Educate management, educate your end users. Step two educate. Make sure there's awareness of the importance of patch processes in your organization. And then finally, implement the patch process. Rinse and repeat, make sure you've got something, a metric to achieve, continually monitor that metric.
So, we're all done with our talk today on our bridging the patching gap and then walking through some patch management best practices to hopefully reduce your audit pain. If you'd like some more information, we do provide a free LPM DeskTop Evaluation, this is an evaluation of Lumension's patch manager desktop plugin into Microsoft System Center. It's a fully functional product with all of our Adobe content. And once you are a subscribed user you'll get access to the full catalog with the free evaluation and to all of our Adobe content. 
So, you can do your own comparison with the free catalog that's out there. We also have a free Patch Scanner tool as well, if you wanna go out to our website. Download this cloud-based utility, it allows you to do an assessment on your endpoint, completely free of charge on all of the updates that we monitor so that can give you a very quick score actually on how patched your environment is up to 50 machines. So, for more information about that, I definitely recommend you try out those resources and those links will be active in the slides that'll be made available. So, at this point I'm gonna draw this to a close, do we have any questions that we want to cover?
Melissa: I haven't seen any questions come in yet and we have run a few minutes over our scheduled time, but if you do have questions please go ahead and submit them now. If you we see something come in here in the next minute we'll go ahead and address it, otherwise, if you don't have any questions we thank you again for joining us. There will be again, a follow-up email sent to you with all the information. And we greatly appreciate you taking the time out of your day to join us. So, with that, I'll just give it a moment and see if anything comes in and we'll take it from there.

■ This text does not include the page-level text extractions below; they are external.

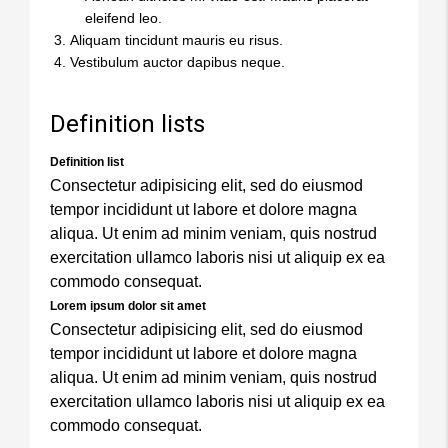
eleifend leo.
Aliquam tincidunt mauris eu risus.
Vestibulum auctor dapibus neque.
Definition lists
Definition list
Consectetur adipisicing elit, sed do eiusmod
tempor incididunt ut labore et dolore magna
aliqua. Ut enim ad minim veniam, quis nostrud
exercitation ullamco laboris nisi ut aliquip ex ea
commodo consequat.
Lorem ipsum dolor sit amet
Consectetur adipisicing elit, sed do eiusmod
tempor incididunt ut labore et dolore magna
aliqua. Ut enim ad minim veniam, quis nostrud
exercitation ullamco laboris nisi ut aliquip ex ea
commodo consequat.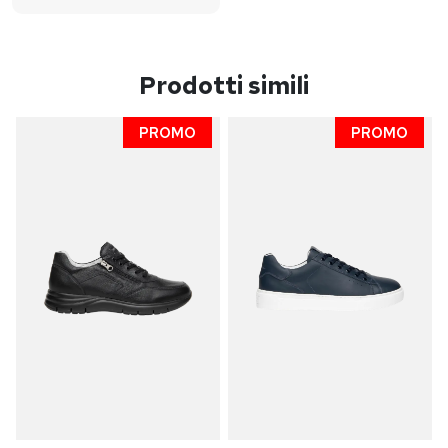
Prodotti simili
PROMO
PROMO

Russ: All right. Well, follow upI'm not seeing anything come in. So, with that, let's go ahead and draw this to a close. Thanks for taking the time to talk or to listen in to this webinar today. Again, if you do have any other questions feel free to submit them or respond back to the notification that goes out at the end to this webinar. And I believe Melissa might have some more details about that.
Melissa: Yes, so we will be senfollow-up email with a link to the recording. And we'll be making available the slides and if you wouldn't mind giving us a rating on the event I'd greatly appreciate it. And, oh there is a question.

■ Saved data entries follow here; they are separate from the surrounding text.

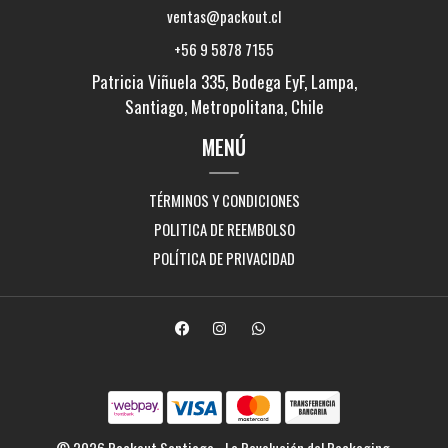
ventas@packout.cl
+56 9 5878 7155
Patricia Viñuela 335, Bodega EyF, Lampa,
Santiago, Metropolitana, Chile
MENÚ
TÉRMINOS Y CONDICIONES
POLITICA DE REEMBOLSO
POLÍTICA DE PRIVACIDAD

Russ: Actually, there is one question that just popped in, it says, "This product will install Linux OS patches via SCCM." Well, I talked about two different products. There was the Patch Manager Data Center and that is our plugin for Linux and UNIX as well as Mac OS's within System Center. We also have the third-party plugin for what we call Patch Manager Desktop. And our Patch Manager Data Center Solution will install Linux OS patches via SCCM, that's correct.
Melissa: Thank you, Russ. Just give it just another quick moment to see if there's any other questions. And I'm not seeing any, so again everyone thank you so much for joining us today. And thank you, Russ, for the presentation and we hope to see you again on the next webinar.